In the context of a Markov decision process, this paper says
it is well-known that the optimal policy is invariant to positive affine transformation of the reward function
On the other hand, exercise 3.7 of Sutton and Barto gives an example of a robot in a maze:
Imagine that you are designing a robot to run a maze. You decide to give it a reward of +1 for escaping from the maze and a reward of zero at all other times. The task seems to break down naturally into episodes—the successive runs through the maze—so you decide to treat it as an episodic task, where the goal is to maximize expected total reward (3.7). After running the learning agent for a while, you find that it is showing no improvement in escaping from the maze. What is going wrong? Have you effectively communicated to the agent what you want it to achieve?
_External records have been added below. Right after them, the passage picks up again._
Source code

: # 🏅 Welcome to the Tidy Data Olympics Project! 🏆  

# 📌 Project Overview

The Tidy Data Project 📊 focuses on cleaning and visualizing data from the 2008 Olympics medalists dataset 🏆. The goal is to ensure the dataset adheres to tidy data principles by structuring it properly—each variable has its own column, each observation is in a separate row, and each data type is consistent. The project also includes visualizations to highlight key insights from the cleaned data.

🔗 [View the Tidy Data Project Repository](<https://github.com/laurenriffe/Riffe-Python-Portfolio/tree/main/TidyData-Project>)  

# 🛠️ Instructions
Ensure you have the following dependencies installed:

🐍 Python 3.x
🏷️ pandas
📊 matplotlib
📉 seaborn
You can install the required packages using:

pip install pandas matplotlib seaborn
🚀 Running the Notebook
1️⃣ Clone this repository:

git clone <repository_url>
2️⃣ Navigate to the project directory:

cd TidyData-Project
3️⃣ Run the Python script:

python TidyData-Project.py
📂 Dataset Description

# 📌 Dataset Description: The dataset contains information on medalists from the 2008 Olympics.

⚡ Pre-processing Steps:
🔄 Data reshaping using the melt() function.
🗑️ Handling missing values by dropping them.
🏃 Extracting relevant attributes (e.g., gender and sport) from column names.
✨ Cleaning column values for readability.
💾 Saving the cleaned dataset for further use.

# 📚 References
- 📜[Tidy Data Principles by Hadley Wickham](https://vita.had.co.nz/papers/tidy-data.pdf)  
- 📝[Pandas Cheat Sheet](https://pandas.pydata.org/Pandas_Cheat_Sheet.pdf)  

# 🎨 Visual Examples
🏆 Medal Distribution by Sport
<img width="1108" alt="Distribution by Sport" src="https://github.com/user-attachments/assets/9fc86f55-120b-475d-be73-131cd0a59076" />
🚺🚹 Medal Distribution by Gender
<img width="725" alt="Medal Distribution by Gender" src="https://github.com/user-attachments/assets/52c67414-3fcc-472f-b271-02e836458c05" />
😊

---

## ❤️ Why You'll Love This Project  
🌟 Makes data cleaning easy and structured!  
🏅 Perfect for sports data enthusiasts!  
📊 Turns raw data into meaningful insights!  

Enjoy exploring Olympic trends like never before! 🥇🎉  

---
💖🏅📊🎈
It seems like the robot is not being rewarded for escaping quickly (escaping in 10 seconds gives it just as much reward as escaping in 1000 seconds). One fix seems to be to subtract 1 from each reward, so that each timestep the robot stays in the maze, it accumulates $-1$ in reward, and upon escape it gets zero reward. This seems to change the set of optimal policies (now there are way fewer policies which achieve the best possible return). In other words, a positive affine transformation $r \mapsto 1 \cdot r - 1$ seems to have changed the optimal policy.
How can I reconcile "the optimal policy is invariant to positive affine transformation of the reward function" with the maze example?